I am done with the Coursera Johns Hopkins Data Science specialization. This is my first specialization earned from Coursera. The final step for me was the capstone project. Prior to the capstone project there were 9 other courses I needed to take. The whole process took about 8-9 months. This post is primarily about the capstone project. You can read my opinions on the individual courses from the following blog posts:
- Impressed by the Johns Hopkins Data Science Certification at Coursera
- Review of the First Three Johns Hopkins Coursera Data Science Courses
- 50% Done with Johns Hopkins COURSERA Data Science Specialization, My Review of Classes 3&4
- My Thoughts on Courses 1-9 of the Johns Hopkins Coursera Data Science Specialization
Once you complete all ten courses, including the capstone, you are issued a certificate of completion. This certificate is publicly share-able. You can see my certificate here.
I am probably not the typical student for this program. I am a part-time computer science PhD student, and a full-time data scientist for a large insurance company. While many of the concepts were review, this course forced me to use the R programming language. Left to my own devices I typically use Java and Python for data science. I also learned to use R Publish, Shiny and R Markdown. I also learned about reproducible research. Some of the topics covered in reproducible research were useful to me in my PhD program.
I really liked this program. Courses 1-9 provide a great introduction to the predictive modelling side of data science. Both machine learning and traditional regression models were covered. R can be a slow and painful language, at times, but I was able to get through. It is my opinion that R is primarily useful for ferrying data between models and visualization graphs. It is not good for heavy-lifting and data wrangling. The syntax to R is somewhat appalling. However, it is a domain specific language (DSL), not a general purpose language like Python. Don't get me wrong. I like R for setting up models and graphics. Not for performing tasks better suited to a general purpose language.
The capstone project was to produce a program similar to Swiftkey, the company that was the partner/sponsor for the capstone. If you are not familiar with Swiftkey, it attempts to speed mobile text input by predicting the next word you are going to type. For example, you might type "to be or not to ____". The application should fill in "be". The end program had to be written in R and deployed to a Shiny Server.
This project was somewhat flawed in several regards.

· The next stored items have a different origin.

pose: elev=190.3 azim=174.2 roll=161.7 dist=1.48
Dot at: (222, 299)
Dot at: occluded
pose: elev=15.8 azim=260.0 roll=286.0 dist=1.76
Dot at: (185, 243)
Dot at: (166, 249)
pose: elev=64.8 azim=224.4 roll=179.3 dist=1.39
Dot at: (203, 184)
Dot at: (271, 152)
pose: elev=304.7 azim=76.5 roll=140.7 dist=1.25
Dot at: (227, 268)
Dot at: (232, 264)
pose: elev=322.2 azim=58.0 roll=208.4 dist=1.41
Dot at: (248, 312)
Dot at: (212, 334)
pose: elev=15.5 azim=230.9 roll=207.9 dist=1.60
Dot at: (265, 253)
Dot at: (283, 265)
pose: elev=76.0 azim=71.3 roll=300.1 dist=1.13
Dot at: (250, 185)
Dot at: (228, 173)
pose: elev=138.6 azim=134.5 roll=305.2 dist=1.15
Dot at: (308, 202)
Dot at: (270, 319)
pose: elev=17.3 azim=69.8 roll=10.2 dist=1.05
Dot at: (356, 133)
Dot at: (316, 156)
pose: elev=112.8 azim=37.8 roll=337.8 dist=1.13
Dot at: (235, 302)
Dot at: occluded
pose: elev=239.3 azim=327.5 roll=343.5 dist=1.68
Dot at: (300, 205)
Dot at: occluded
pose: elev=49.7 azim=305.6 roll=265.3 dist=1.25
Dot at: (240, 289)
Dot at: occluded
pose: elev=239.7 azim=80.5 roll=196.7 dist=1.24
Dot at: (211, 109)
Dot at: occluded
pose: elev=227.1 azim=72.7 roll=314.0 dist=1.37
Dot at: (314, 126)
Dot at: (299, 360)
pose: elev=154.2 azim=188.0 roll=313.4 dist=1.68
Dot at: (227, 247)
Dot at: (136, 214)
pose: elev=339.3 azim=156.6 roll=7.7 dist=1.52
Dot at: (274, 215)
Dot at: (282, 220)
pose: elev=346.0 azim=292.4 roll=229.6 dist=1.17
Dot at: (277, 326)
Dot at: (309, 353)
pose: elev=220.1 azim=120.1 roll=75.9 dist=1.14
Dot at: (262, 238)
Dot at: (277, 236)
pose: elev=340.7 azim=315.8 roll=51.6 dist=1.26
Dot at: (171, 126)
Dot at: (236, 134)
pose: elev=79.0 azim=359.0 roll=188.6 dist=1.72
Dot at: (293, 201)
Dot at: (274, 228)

- Natural Language Processing was not covered in the course. Neither was unstructured data. The only material provided on NLP was a handful of links to sites such as Wikipedia.
- The first 9 courses had a clear direction. However, less than half of them had anything to do with the capstone.
- The project is not typical of what you would see in most businesses as a data scientist. It would have been better to do something similar to Kaggle or one of the KDD cups.
- In my opinion, R is a bad choice for this sort of project. During the meetup with Swiftkey, they were asked what tools they used. R was not among them. R is so cool for many things, why not showcase its abilities?
- Student peer review is bad... bad... bad... But it might be the only choice. The problem with peer review is you have three random reviewers. They might be easy, they might be hard. They might penalize you for the fact that they don't know how to load your program! (this happened to me on a previous coursera course).
- Perfect scores on the quizzes were really not possible. We were given several sample sentences to predict. The sentences were very specialized and no model would predict them correctly. The Swiftkey surely did not. Using my own human intuition and several text mining apps I wrote in Java, I did get 100% on the quizzes. Even though the instructions clearly said to use your final model. Knowing I might draw a short straw on peer review, I opted to do what I could to get max points. I don't care about my grade, but falling below the cutoff for a bad peer review would not be cool!
- Marketing based rubric for final project. One of the grading criteria posted the question, "Would you hire this person?" Seriously? I do participate in the hiring process for data scientists. I would never hire someone without meeting them, performing a tech interview, and small coding challenge. I hope this stat is not used in marketing material. xx% of our graduates produced programs that might land them a job.
After spending several days writing very slow model building code in R, I eventually dropped it and used Java and OpenNLP to write code that would build my model in under 20 minutes. Others ran into the same issues. There are somewhat kludge interfaces between R and OpenNLP, Weka and OpenNLP. But these are native Java apps. I just skipped the kludge and built my model in Java and wrote a Shiny app to use the model in R. This was enough to pass the program. I was not alone in this approach, based on forum comments.
Okay, I will just say it. I thought this was a bad capstone. The rest of the program was really good! If I could make a suggestion, I would say to let the students choose a Kaggle competition to compete. The Kaggle competitions are closer to the sort of data real data scientists will see. I am proud of the certificate that I earned. If I were interviewing someone who had this certificate I would consider it a positive. The candidate would still need to go through a standard interview/evaluation process.